Private dollars. Thus far, $8.3 million – of a $12 million private fund-raising goal – has been raised for the new 4-H facility, the first of its kind on a land-grant university campus. Architectural plans are being drawn now and construction will begin as soon as the fund-raising goal is reached.

The Nationwide and Ohio Farm Bureau 4-H Center will include space for hands-on programs with youths and the adults who work with them. The center will provide office space for Ohio State faculty and staff to conduct research, teaching, and service relating to youth development.

It will also feature technological links to Ohio’s 88 counties and worldwide, and indoor and outdoor educational facilities are planned.

Greater visibility. “What excites me the most about the new center is the visibility it will give to 4-H and the new partnerships that will form as a result of that visibility,” said Jeff King, assistant director of Ohio State University Extension in

charge of 4-H Youth Development.

“We’ll be able to develop new projects and new programs – things we haven’t even thought of yet.
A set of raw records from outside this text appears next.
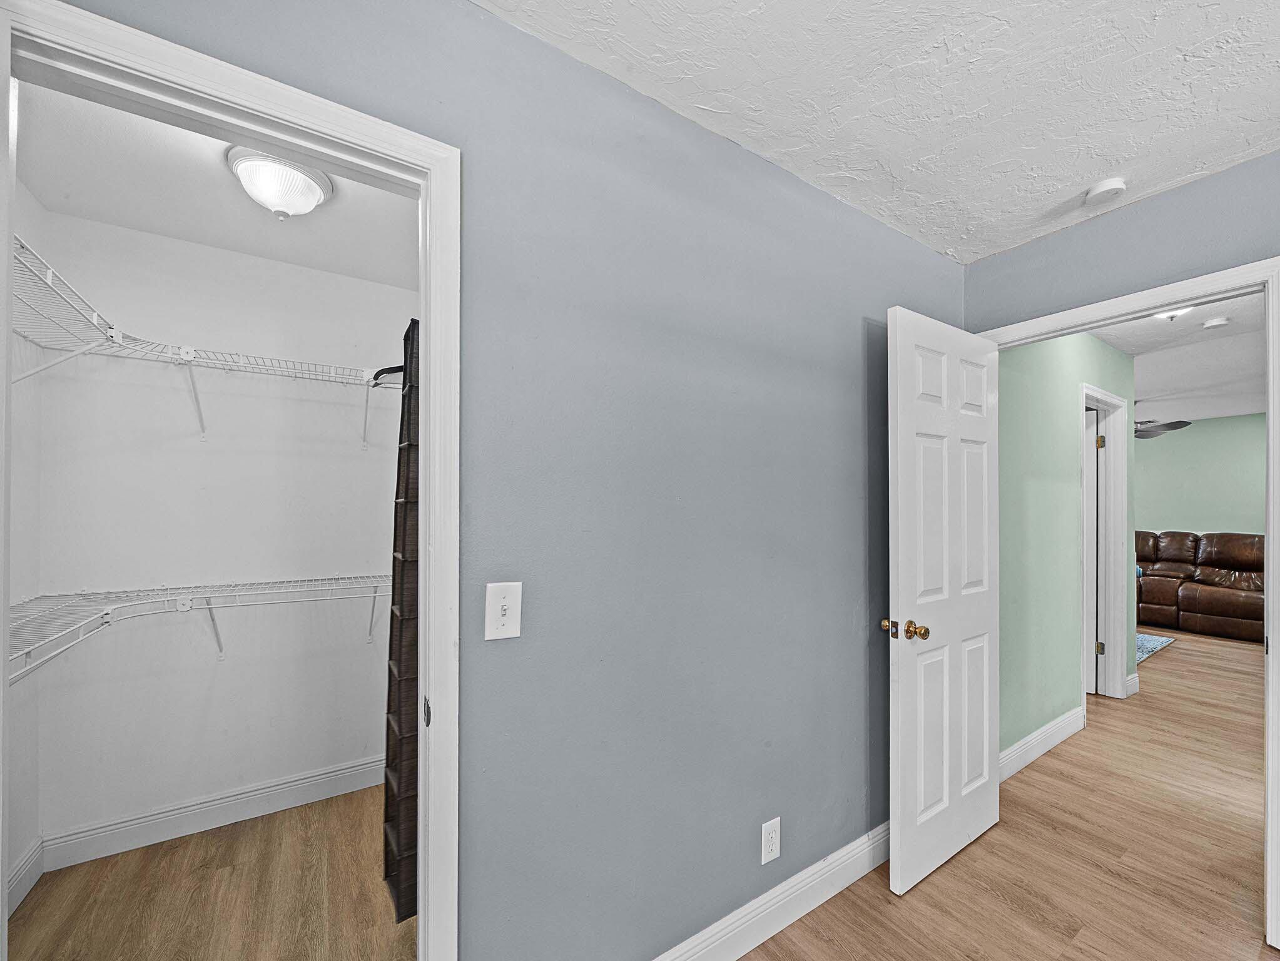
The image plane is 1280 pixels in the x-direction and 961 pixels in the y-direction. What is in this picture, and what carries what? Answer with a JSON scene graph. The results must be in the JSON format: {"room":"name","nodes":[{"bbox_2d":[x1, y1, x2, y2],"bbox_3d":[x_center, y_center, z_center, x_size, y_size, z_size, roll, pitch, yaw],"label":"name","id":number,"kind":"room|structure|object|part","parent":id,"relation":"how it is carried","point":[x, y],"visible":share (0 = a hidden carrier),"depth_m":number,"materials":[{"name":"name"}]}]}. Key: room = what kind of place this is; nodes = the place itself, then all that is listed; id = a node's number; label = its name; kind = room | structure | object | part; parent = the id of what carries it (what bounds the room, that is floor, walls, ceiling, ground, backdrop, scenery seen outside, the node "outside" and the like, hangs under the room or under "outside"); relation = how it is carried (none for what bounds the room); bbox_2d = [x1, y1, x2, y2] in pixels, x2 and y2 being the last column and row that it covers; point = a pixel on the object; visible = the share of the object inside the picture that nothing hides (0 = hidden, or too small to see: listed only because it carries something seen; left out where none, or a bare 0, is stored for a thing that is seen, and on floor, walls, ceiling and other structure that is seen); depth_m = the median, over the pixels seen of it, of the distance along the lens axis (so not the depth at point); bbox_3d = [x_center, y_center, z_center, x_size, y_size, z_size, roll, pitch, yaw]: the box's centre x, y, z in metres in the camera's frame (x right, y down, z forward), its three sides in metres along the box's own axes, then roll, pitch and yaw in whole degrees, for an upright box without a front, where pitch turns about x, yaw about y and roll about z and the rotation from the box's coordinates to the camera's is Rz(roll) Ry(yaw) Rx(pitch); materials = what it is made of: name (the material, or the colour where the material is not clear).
{"room":"bedroom","nodes":[
{"label":"bedroom","id":0,"kind":"room"},
{"bbox_2d":[7,170,44,907],"bbox_3d":[-1.962,0.176,1.085,0.124,2.605,1.447,1,-1,-33],"label":"closet side wall","id":1,"kind":"structure","parent":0,"point":[27,835],"depth_m":1.62,"materials":[{"name":"white paint"}]},
{"bbox_2d":[6,837,43,915],"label":"closet side baseboard","id":2,"kind":"structure","parent":1,"relation":"attached to","point":[30,865],"depth_m":1.59,"materials":[{"name":"white paint"}]},
{"bbox_2d":[5,783,416,960],"bbox_3d":[-1.167,1.491,1.518,1.651,0.088,1.778,1,-1,-33],"label":"closet floor","id":3,"kind":"structure","parent":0,"point":[237,843],"depth_m":1.57,"materials":[{"name":"brown wood"}]},
{"bbox_2d":[11,76,421,287],"bbox_3d":[-1.216,-1.127,1.519,1.463,0.108,1.662,1,-1,-33],"label":"closet ceiling","id":4,"kind":"structure","parent":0,"point":[157,227],"depth_m":1.63,"materials":[{"name":"white paint"}]},
{"bbox_2d":[224,144,333,219],"bbox_3d":[-1.234,-1.015,1.535,0.294,0.161,0.295,1,-1,-33],"label":"ceiling light","id":5,"kind":"object","parent":4,"relation":"attached to","point":[316,192],"visible":1,"depth_m":1.47,"materials":[{"name":"white glass"}]},
{"bbox_2d":[31,199,409,862],"bbox_3d":[-1.636,0.183,2.170,1.615,2.569,0.123,1,-1,-33],"label":"closet back wall","id":6,"kind":"structure","parent":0,"point":[364,652],"depth_m":1.96,"materials":[{"name":"white paint"}]},
{"bbox_2d":[7,574,391,683],"bbox_3d":[-1.484,0.533,1.794,1.540,0.318,0.514,1,-1,-33],"label":"lower wire shelf","id":7,"kind":"object","parent":6,"relation":"attached to","point":[189,596],"visible":0.74,"depth_m":1.66,"materials":[{"name":"white metal"}]},
{"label":"bracket","id":8,"kind":"part","parent":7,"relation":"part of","materials":[{"name":"white metal"}]},
{"bbox_2d":[11,230,402,442],"bbox_3d":[-1.420,-0.416,1.753,1.527,0.305,1.092,1,-1,-33],"label":"upper wire shelf","id":9,"kind":"object","parent":6,"relation":"attached to","point":[181,356],"visible":0.8,"depth_m":1.65,"materials":[{"name":"white metal"}]},
{"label":"bracket","id":10,"kind":"part","parent":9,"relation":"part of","materials":[{"name":"white metal"}]},
{"bbox_2d":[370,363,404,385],"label":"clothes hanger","id":11,"kind":"object","parent":9,"relation":"hanging from","point":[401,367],"visible":0.59,"depth_m":1.84,"materials":[{"name":"black"}]},
{"bbox_2d":[382,314,419,919],"bbox_3d":[-0.778,0.443,1.656,0.271,2.028,0.267,1,-1,-33],"label":"closet organizer","id":12,"kind":"object","parent":9,"relation":"hanging from","point":[388,787],"visible":0.53,"depth_m":1.52,"materials":[{"name":"brown fabric"}]},
{"bbox_2d":[38,753,386,871],"bbox_3d":[-1.659,1.400,2.054,1.427,0.126,0.015,1,-1,-33],"label":"closet baseboard","id":13,"kind":"structure","parent":6,"relation":"attached to","point":[316,781],"depth_m":1.90,"materials":[{"name":"white paint"}]},
{"bbox_2d":[36,1,965,960],"bbox_3d":[0.037,0.175,1.300,3.388,2.559,0.124,1,-1,-33],"label":"blue wall","id":14,"kind":"structure","parent":0,"point":[928,256],"depth_m":1.23,"materials":[{"name":"paint"}]},
{"bbox_2d":[0,1,457,954],"bbox_3d":[-0.742,0.364,0.827,0.724,2.102,0.149,1,-1,-33],"label":"closet door frame","id":15,"kind":"structure","parent":14,"relation":"attached to","point":[316,132],"depth_m":0.90,"materials":[{"name":"white paint"}]},
{"bbox_3d":[-0.524,0.545,1.097,0.013,0.065,0.032,1,-1,-33],"label":"hinge","id":16,"kind":"part","parent":15,"relation":"part of","materials":[{"name":"metal"}]},
{"bbox_2d":[483,581,522,640],"bbox_3d":[-0.303,0.273,0.990,0.076,0.123,0.018,1,-1,-33],"label":"light switch","id":17,"kind":"object","parent":14,"relation":"attached to","point":[507,612],"visible":0.99,"depth_m":0.99,"materials":[{"name":"white plastic"}]},
{"bbox_2d":[760,817,780,864],"bbox_3d":[0.426,1.141,1.440,0.074,0.122,0.008,1,-1,-33],"label":"electrical outlet","id":18,"kind":"object","parent":14,"relation":"attached to","point":[775,835],"visible":0.99,"depth_m":1.44,"materials":[{"name":"white plastic"}]},
{"bbox_2d":[653,819,889,960],"bbox_3d":[0.349,1.373,1.389,2.586,0.129,0.016,1,-1,-33],"label":"baseboard","id":19,"kind":"structure","parent":14,"relation":"attached to","point":[825,897],"depth_m":1.46,"materials":[{"name":"white paint"}]},
{"bbox_2d":[477,0,1278,259],"bbox_3d":[0.793,-1.154,0.294,3.743,0.108,2.725,1,-1,-33],"label":"ceiling","id":20,"kind":"structure","parent":0,"point":[1003,246],"depth_m":1.22,"materials":[{"name":"white paint"}]},
{"bbox_2d":[1083,177,1127,204],"bbox_3d":[1.690,-1.076,1.612,0.117,0.038,0.117,1,-1,-33],"label":"smoke detector","id":21,"kind":"object","parent":20,"relation":"attached to","point":[1117,184],"visible":0.99,"depth_m":1.59,"materials":[{"name":"white plastic"}]},
{"bbox_2d":[735,626,1278,960],"bbox_3d":[2.989,1.520,2.314,9.184,0.100,5.575,1,-1,-33],"label":"hallway floor","id":22,"kind":"structure","parent":0,"point":[944,870],"depth_m":1.78,"materials":[{"name":"brown wood"}]},
{"bbox_2d":[1134,631,1175,663],"bbox_3d":[4.299,1.518,4.845,1.693,0.012,1.731,1,-1,-33],"label":"rug","id":23,"kind":"object","parent":22,"relation":"on","point":[1146,644],"visible":0.17,"depth_m":4.33,"materials":[{"name":"carpet"}]},
{"bbox_2d":[1136,529,1265,641],"bbox_3d":[6.198,1.018,5.137,0.973,1.033,2.104,1,-1,-33],"label":"leather sofa","id":24,"kind":"object","parent":22,"relation":"on","point":[1212,612],"visible":0.73,"depth_m":4.82,"materials":[{"name":"brown leather"}]},
{"bbox_2d":[995,332,1136,769],"bbox_3d":[2.668,0.203,2.830,2.687,2.588,0.115,1,-1,-33],"label":"hallway wall","id":25,"kind":"structure","parent":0,"point":[1066,426],"depth_m":2.54,"materials":[{"name":"paint"}]},
{"bbox_2d":[998,705,1084,782],"bbox_3d":[2.147,1.410,2.419,1.344,0.129,0.015,1,-1,-33],"label":"hallway baseboard","id":26,"kind":"structure","parent":25,"relation":"attached to","point":[1048,727],"depth_m":2.45,"materials":[{"name":"white paint"}]},
{"bbox_2d":[1080,384,1129,707],"bbox_3d":[3.160,0.439,3.064,0.888,2.135,0.151,1,-1,-33],"label":"hallway door frame","id":27,"kind":"structure","parent":25,"relation":"attached to","point":[1117,695],"depth_m":3.21,"materials":[{"name":"white paint"}]},
{"bbox_2d":[1082,402,1098,699],"bbox_3d":[2.992,0.471,3.450,0.755,2.034,0.130,0,-1,39],"label":"hallway door","id":28,"kind":"structure","parent":27,"relation":"attached to","point":[1090,467],"depth_m":3.19,"materials":[{"name":"white paint"}]},
{"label":"hinge","id":29,"kind":"part","parent":27,"relation":"part of","materials":[{"name":"gold metal"}]},
{"bbox_3d":[3.340,-0.334,3.231,0.034,0.094,0.034,1,-1,-33],"label":"hinge","id":30,"kind":"part","parent":27,"relation":"part of","materials":[{"name":"gold metal"}]},
{"bbox_2d":[1124,671,1139,696],"bbox_3d":[3.582,1.436,3.259,0.239,0.128,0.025,1,-1,-33],"label":"baseboard","id":31,"kind":"structure","parent":25,"relation":"attached to","point":[1130,690],"depth_m":3.23,"materials":[{"name":"white paint"}]},
{"bbox_2d":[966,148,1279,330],"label":"right wall","id":32,"kind":"structure","parent":0,"point":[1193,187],"depth_m":1.67,"materials":[{"name":"paint"}]},
{"bbox_2d":[974,264,1278,960],"bbox_3d":[1.886,0.367,1.741,0.146,2.133,0.899,1,-1,-33],"label":"door frame","id":33,"kind":"structure","parent":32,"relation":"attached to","point":[1270,630],"depth_m":1.42,"materials":[{"name":"white paint"}]},
{"bbox_2d":[885,304,999,899],"bbox_3d":[1.256,0.400,1.789,0.745,2.085,0.173,1,-1,-33],"label":"white door","id":34,"kind":"structure","parent":33,"relation":"attached to","point":[979,617],"depth_m":1.72,"materials":[{"name":"white paint"}]},
{"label":"brass knob","id":35,"kind":"part","parent":34,"relation":"part of","materials":[{"name":"gold metal"}]},
{"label":"brass doorknob","id":36,"kind":"part","parent":34,"relation":"part of","materials":[{"name":"gold metal"}]},
{"bbox_2d":[1094,292,1266,423],"bbox_3d":[4.139,-1.080,3.909,5.997,0.116,4.588,1,-1,-33],"label":"hallway ceiling","id":37,"kind":"structure","parent":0,"point":[1191,332],"depth_m":3.53,"materials":[{"name":"white paint"}]},
{"bbox_2d":[1133,399,1191,439],"bbox_3d":[5.221,-0.780,4.946,1.204,0.423,1.202,1,-1,-33],"label":"ceiling fan","id":38,"kind":"object","parent":37,"relation":"hanging from","point":[1170,426],"visible":0.53,"depth_m":4.70,"materials":[{"name":"metal"}]},
{"bbox_2d":[1150,304,1194,320],"bbox_3d":[3.074,-1.031,2.561,0.275,0.112,0.269,1,-1,-33],"label":"hallway ceiling light","id":39,"kind":"object","parent":37,"relation":"attached to","point":[1175,313],"visible":0.38,"depth_m":2.55,"materials":[{"name":"white"}]},
{"bbox_2d":[1201,315,1228,329],"bbox_3d":[3.641,-1.045,2.813,0.122,0.037,0.121,1,-1,-33],"label":"smoke detector","id":40,"kind":"object","parent":37,"relation":"attached to","point":[1212,324],"visible":0.99,"depth_m":2.79,"materials":[{"name":"white plastic"}]},
{"bbox_2d":[1131,412,1266,536],"bbox_3d":[6.818,0.244,5.480,0.121,2.551,4.041,1,-1,-33],"label":"far wall","id":41,"kind":"structure","parent":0,"point":[1196,429],"depth_m":5.39,"materials":[{"name":"paint"}]}
]}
I think it will do a lot to expand the scope of Ohio 4-H and, therefore, have a greater impact on the youth of Ohio.”

In the United States, 4-H has become the largest youth organization in the world, with more than 6 million members in this country, alone.

In Ohio, 4-H is part of OSU Extension, under the umbrella of the College of Food, Agricultural, and Environmental Sciences, and serves as the university’s youth outreach program.

Centennial. Across the nation, 2002 marks 4-H’s centennial year. The organization traces its roots to the advent of boys’ and girls’ clubs that formed throughout the nation at the turn of the century, including a January 1902 meeting of a Boys’ and Girls’ Agricultural Experiment Club in Clark County, Ohio, attended by approximately 85 children, ages 10-15.